PROBLEM TO WORK ON: Report every line of the records below that includes the string "Construction".

[Recorded data]
========================================

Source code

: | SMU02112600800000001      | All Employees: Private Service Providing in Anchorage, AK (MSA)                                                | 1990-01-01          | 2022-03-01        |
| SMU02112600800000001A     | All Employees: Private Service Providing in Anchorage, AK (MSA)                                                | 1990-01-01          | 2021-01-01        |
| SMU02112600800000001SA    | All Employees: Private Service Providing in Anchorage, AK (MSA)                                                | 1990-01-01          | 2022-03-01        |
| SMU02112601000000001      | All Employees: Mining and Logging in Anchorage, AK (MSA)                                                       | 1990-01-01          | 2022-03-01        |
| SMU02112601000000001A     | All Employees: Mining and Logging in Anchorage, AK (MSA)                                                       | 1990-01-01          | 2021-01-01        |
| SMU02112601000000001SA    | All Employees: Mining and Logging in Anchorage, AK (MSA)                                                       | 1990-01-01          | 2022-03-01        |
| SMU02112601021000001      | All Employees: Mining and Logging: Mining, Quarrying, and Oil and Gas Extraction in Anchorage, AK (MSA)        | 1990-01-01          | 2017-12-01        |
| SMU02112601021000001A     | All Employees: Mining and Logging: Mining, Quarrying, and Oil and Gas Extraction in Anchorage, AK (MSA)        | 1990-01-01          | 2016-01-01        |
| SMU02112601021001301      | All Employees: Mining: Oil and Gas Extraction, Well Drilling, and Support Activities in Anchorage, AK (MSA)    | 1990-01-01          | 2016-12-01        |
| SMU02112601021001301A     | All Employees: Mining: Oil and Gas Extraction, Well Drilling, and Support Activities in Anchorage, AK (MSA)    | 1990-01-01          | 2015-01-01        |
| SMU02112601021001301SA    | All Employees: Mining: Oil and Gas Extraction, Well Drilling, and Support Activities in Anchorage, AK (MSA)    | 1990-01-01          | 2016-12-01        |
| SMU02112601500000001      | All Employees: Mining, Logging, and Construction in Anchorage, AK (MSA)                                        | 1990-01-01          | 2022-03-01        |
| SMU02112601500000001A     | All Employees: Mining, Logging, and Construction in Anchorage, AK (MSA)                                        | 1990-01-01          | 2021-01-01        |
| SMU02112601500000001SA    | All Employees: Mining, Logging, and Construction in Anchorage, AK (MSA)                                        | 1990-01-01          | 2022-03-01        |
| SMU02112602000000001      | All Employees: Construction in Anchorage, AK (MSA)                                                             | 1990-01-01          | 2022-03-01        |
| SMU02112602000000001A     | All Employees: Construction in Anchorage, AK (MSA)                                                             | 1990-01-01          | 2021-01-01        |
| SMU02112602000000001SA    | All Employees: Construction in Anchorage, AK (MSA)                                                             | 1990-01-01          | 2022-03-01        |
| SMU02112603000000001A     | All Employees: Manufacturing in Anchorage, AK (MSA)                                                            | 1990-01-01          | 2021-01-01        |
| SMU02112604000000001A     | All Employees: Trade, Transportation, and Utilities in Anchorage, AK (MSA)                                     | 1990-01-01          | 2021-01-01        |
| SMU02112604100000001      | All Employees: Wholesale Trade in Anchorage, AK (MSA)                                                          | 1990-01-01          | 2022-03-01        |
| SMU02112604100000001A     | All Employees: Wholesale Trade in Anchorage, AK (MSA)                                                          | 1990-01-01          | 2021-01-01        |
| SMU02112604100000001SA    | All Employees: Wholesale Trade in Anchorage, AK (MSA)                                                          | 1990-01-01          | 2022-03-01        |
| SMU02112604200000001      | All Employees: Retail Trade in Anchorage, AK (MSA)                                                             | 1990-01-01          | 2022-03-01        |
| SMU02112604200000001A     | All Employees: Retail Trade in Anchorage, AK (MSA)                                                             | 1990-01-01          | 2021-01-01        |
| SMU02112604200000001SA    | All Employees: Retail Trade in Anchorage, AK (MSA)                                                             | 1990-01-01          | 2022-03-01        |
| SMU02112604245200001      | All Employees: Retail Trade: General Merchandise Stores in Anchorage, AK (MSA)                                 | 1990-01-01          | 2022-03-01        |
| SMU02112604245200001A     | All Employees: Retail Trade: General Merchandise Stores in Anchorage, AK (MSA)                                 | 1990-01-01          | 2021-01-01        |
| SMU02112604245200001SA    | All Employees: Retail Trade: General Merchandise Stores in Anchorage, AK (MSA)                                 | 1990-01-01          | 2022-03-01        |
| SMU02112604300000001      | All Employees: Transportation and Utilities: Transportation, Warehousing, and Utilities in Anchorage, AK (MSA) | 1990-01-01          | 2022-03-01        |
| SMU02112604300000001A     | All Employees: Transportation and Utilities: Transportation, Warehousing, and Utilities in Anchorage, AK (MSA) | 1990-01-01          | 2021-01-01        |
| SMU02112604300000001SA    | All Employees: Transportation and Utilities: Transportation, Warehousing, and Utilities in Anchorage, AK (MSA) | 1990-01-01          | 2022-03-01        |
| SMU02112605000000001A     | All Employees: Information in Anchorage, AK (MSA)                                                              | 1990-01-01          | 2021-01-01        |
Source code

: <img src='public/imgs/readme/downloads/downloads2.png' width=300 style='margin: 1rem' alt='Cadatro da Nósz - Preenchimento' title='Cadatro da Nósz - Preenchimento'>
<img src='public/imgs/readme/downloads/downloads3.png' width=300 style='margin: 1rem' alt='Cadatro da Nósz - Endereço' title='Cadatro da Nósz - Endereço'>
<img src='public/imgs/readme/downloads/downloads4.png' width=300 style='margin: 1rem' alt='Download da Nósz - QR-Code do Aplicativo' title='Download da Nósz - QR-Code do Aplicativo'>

========================================

ANSWER TO THIS TASK:
| SMU02112601500000001      | All Employees: Mining, Logging, and Construction in Anchorage, AK (MSA)                                        | 1990-01-01          | 2022-03-01        |
| SMU02112601500000001A     | All Employees: Mining, Logging, and Construction in Anchorage, AK (MSA)                                        | 1990-01-01          | 2021-01-01        |
| SMU02112601500000001SA    | All Employees: Mining, Logging, and Construction in Anchorage, AK (MSA)                                        | 1990-01-01          | 2022-03-01        |
| SMU02112602000000001      | All Employees: Construction in Anchorage, AK (MSA)                                                             | 1990-01-01          | 2022-03-01        |
| SMU02112602000000001A     | All Employees: Construction in Anchorage, AK (MSA)                                                             | 1990-01-01          | 2021-01-01        |
| SMU02112602000000001SA    | All Employees: Construction in Anchorage, AK (MSA)                                                             | 1990-01-01          | 2022-03-01        |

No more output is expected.